キョセム寵妃(ベレン・サート)はハンナ・セネシュ(M.デートメルス)と重なる

www.hulu.jp    Hulu配信中の『新・オスマン帝国外伝』シーズン1の38、39、40話は、太皇太后サフィエが皇帝アフメトを出征中の戦場で暗殺し、アフメトと異母兄弟に当たる幼いムスタファを皇帝に就かせ自らは摂政として帝国に君臨しようと反乱を企てたエピソード。イスタンブールトプカプ宮殿内での戦闘場面は迫力あり、息を呑んだ。アフメト暗殺は失敗に終わったが、宮殿内部では皇帝崩御とのデマを信じた兵士らの反乱参加により、企ては成功まで一歩であった。夜明けとともに皇帝就任式の段取りが進行、サフィエは後宮内で力を得つつあった寵妃キョセムに絞首刑を宣告、地下処刑場に連行されキョセムの命は風前の灯火。サフィエ付きの宦官ビュルビュルは太皇太后サフィエに忠義を尽くし悪行の手先となった宦官であったが、ある時キョセムから言われた「お前を味方にしようなどとは思わない。ただお前の瞳にはほんのわずかながら一つの正しさを求める心を感じる。いつかそれを行動に示してみなさい」との言葉の伏線が、ここで回収。処刑場に入ったビュルビュルは「俺が処刑にあたるから」と配下の者たちを追いやって、「妃、早く逃げなさい」とキョセムを逃したのであった。キョセム寵妃はオスマン帝国史上最大の影の女帝。ここで消えるはずはないからとうぜんの展開だが、誰が助けるのか興味があった。

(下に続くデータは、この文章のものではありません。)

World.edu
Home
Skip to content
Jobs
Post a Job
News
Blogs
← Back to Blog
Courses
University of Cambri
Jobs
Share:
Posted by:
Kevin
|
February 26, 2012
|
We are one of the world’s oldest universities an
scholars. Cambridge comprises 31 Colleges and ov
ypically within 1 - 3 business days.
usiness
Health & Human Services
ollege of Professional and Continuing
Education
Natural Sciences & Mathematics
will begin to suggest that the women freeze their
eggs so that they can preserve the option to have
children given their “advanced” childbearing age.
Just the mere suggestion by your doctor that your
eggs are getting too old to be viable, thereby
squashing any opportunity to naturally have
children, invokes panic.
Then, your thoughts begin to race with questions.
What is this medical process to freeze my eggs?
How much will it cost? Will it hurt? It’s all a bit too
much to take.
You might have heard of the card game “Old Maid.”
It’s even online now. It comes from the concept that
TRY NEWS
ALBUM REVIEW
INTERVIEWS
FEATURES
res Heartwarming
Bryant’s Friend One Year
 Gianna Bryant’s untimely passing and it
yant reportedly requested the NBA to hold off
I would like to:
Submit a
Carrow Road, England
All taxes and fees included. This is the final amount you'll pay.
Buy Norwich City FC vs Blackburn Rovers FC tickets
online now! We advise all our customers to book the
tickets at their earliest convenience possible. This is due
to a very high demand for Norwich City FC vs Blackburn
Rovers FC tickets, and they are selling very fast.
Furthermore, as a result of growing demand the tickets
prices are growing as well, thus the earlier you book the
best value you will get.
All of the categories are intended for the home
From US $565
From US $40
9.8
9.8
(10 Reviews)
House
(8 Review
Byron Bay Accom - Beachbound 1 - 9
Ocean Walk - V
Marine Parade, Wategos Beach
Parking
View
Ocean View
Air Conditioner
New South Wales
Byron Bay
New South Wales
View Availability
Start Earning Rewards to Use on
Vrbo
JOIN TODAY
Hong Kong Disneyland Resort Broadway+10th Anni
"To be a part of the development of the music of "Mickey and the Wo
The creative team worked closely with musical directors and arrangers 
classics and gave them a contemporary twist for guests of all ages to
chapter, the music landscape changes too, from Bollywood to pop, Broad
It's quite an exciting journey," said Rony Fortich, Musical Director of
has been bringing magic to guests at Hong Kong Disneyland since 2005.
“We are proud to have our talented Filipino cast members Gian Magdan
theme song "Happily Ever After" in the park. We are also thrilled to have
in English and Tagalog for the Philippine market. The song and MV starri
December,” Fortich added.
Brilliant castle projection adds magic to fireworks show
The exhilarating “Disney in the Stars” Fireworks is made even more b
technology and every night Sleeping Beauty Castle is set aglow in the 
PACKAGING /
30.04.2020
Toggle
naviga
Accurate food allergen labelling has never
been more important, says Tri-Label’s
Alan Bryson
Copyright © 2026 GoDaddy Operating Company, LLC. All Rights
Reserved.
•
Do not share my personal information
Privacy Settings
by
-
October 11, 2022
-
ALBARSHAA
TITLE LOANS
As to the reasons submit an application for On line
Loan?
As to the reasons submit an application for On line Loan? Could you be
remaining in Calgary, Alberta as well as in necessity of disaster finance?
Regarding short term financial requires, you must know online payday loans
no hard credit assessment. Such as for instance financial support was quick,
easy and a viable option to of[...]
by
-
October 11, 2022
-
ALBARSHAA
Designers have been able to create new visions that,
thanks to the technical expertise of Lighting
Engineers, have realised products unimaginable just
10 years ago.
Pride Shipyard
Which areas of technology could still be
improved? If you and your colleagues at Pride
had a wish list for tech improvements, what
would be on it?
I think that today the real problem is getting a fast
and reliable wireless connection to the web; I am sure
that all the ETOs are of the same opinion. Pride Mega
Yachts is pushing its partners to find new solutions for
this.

 キョセム寵妃を演じるベレン・サートは、初めて観る女優ではない、何か既視感があって観ていたのだが、処刑場で太い縄を処刑人から掛けられても、(表向き)いささかも怖気付くことなく、哀しみを湛えて運命を受け入れようとしているその凜とした姿勢を観てわかった。昔観たメナハム・ゴーラン監督の『ハンナ・セネシュ(HANNA'S WAR)』で、オランダ人女優マルーシュカ・デートメルス(デトメール)が演じたヒロイン、ハンア・セネシュとイメージが重なっていたのだ。マルーシュカ・デートメルスは、ジャン=リュック・ゴダール監督の『カルメンという女』、マルコ・ベロッキオ監督の『肉体の悪魔』、ジャック・ドライヨン監督の『ラ・ピラート』など、惜しげもなく裸身を晒す官能派の女優の印象はあるが、この作品では、ナチス占領下のハンガリーに在住するユダヤ人救出のため英国空挺部隊の秘密任務を帯びた軍人(少尉)となって、ハンガリーのブタペストにあと一歩というところで捕まり、刑務所で残酷な拷問の連続にも関わらず通信用暗号コードをついに喋らず、最後に銃殺刑に処せられた、実在したユダヤ人女性軍人をマルーシュカ・デートメルスは「その清楚な美しさは哀しみを伴いながら」(伊藤勝男氏)みごとに演じ切っていた。彼女一人のためだけのオーディションで、ナチスに操られたハンガリーの法廷で「祖国反逆罪」に問われたハンナが、「どちらが祖国への反逆なのか?」と弁明する演説の演技では、審査席のメナハム・ゴーラン監督が涙を流していたと伝えられている。
 デートメルス演じるハンナ・セルシュは銃殺刑にあたって、処刑人から目隠しをされようとするがこれを拒否、「この光景をしっかりと目に焼き付けて死に赴く」とした。このシーンのハンナと、『新・オスマン帝国外伝』の処刑場でのキョセム寵妃がイメージとして重なったのであった。
 さらにキョセム寵妃について追加すれば、反乱鎮圧後牢獄の太皇太后サフィエにキョセムが会うと、「お前はどうやって処刑を免れた?」と訊かれた。誰が裏切ったのか知りたかったのだろう。斜め向かいの牢の鉄格子を握ってサフィエ付き宦官ビュルビュルは怯えていた。「いつでも私は自分一人の力で脱出できるんですよ」とキョセム。ビュルビュルは安堵しただろう。太皇太后に忠節を尽くして生きてきたビュルビュルのそれまでの人生の意味を崩壊させるようなことを、キョセム寵妃は口にしなかった。〈史的〉キョセムは知らないが、物語のキョセム寵妃が帝国のトップに君臨できる資格がここで垣間見えたといえよう。